The study built on a recent 'big questions' exercise in which participants - largely from North America - identified 22 important research questions around the risks of PPCPs in the environment that would help address the most pressing knowledge gaps over the next decade.
To expand that analysis, the York-led research team developed a survey that was completed by 535 environmental scientists from 57 different countries. Nearly half of the respondents identified environmental or analytical chemistry as their primary disciplinary background.
Respondents ranked the 22 original research questions and submitted 171 additional candidate research questions they felt were also of high priority.
Of the original questions, the three perceived to be of highest importance related to the effects of long-term exposure to low concentrations of PPCP mixtures on non-target organisms; effluent treatment methods that can reduce the effects of PPCPs in the environment while not increasing the toxicity of whole effluents; and the impacts of other substances that are formed from PPCPs when they are degraded.

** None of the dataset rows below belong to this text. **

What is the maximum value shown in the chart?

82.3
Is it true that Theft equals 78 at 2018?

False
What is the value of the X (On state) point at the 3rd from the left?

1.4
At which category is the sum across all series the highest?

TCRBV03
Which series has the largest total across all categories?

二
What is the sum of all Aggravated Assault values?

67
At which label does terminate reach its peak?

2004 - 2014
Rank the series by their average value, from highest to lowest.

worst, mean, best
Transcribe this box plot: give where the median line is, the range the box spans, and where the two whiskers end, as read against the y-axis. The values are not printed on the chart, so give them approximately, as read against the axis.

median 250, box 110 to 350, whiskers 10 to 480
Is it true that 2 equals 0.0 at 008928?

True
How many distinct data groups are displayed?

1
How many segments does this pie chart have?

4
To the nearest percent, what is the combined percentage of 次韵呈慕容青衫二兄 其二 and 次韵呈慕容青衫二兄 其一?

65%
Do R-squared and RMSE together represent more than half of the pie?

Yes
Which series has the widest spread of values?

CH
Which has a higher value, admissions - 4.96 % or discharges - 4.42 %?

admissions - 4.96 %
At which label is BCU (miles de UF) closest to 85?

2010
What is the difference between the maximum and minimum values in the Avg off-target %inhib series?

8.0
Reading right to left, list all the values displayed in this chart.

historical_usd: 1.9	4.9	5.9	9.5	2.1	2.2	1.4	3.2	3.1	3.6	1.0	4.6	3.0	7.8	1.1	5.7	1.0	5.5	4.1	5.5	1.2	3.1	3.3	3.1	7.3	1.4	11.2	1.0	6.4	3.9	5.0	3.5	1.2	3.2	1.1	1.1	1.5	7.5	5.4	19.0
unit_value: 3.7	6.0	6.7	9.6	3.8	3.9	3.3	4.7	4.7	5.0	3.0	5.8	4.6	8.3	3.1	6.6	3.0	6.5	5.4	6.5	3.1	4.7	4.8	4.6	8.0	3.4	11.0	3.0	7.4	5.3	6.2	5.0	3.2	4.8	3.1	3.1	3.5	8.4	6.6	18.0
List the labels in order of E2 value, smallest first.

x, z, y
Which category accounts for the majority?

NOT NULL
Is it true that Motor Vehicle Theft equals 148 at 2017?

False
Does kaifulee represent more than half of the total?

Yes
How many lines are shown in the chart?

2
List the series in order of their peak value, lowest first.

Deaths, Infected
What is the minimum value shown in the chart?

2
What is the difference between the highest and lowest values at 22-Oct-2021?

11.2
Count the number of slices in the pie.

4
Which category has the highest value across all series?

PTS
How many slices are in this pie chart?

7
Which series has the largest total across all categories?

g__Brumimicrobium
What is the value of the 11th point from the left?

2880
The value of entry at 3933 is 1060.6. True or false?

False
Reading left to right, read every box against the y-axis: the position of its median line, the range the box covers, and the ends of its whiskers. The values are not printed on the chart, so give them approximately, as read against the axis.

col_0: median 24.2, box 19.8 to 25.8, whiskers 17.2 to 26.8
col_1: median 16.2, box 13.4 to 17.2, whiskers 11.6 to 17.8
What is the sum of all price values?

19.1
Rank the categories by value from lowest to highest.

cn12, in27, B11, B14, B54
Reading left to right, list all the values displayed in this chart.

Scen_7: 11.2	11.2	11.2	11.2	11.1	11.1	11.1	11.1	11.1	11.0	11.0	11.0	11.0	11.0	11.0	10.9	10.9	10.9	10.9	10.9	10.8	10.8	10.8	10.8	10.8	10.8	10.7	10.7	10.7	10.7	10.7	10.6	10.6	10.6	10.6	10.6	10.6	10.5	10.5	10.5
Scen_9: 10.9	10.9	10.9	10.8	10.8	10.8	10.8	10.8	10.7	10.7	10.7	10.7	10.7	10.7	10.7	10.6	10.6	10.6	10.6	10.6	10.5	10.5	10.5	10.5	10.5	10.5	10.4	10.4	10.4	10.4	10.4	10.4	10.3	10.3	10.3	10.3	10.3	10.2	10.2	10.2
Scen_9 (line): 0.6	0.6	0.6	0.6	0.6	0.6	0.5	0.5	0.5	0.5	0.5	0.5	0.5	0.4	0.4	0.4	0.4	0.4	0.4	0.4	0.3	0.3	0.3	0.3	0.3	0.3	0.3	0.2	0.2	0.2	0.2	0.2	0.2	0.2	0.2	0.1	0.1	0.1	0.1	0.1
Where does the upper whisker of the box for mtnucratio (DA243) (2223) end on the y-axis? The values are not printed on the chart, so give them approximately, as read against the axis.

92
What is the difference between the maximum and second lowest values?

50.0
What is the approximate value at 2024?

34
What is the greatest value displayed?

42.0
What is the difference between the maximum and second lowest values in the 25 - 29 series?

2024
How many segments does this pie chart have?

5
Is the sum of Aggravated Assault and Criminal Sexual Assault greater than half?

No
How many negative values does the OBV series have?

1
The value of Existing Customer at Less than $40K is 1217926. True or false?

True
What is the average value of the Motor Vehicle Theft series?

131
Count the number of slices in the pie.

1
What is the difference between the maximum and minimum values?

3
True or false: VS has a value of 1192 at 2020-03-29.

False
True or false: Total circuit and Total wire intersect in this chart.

Dr Murray Rudd, from the University of York’s Environment Department, who led the study, said: “Our research highlighted international scientists' research priorities and should help inform decisions about the type of hazard and risk based research needed to best inform decisions regarding PPCPs in the environment.”
Dr Alistair Boxall, also from York’s Environment Department, added: “For a long time now, the research community has raised concerns about the top ranked question, the long-term effects of the very low levels of PPCPs that occur in the environment. I am therefore not surprised that this topic was ranked of highest importance. Hopefully the findings of the survey will help convince funding agencies to invest in research to answer what is a very tough question.”
The researchers found significant differences in research priorities between scientists who completed English and Chinese language versions of the survey. They also found that the disciplinary training of a scientist or engineer appears to strongly influence preferences for research priorities to understand PPCPs in the environment.
Dr Rudd added: “Further research into how patterns of research priority vary between academic and government scientists and between scientists and other government and stakeholders would be useful in the future, and provide information that helps focus scientific effort on socially relevant challenges relating to PPCPs in the environment.”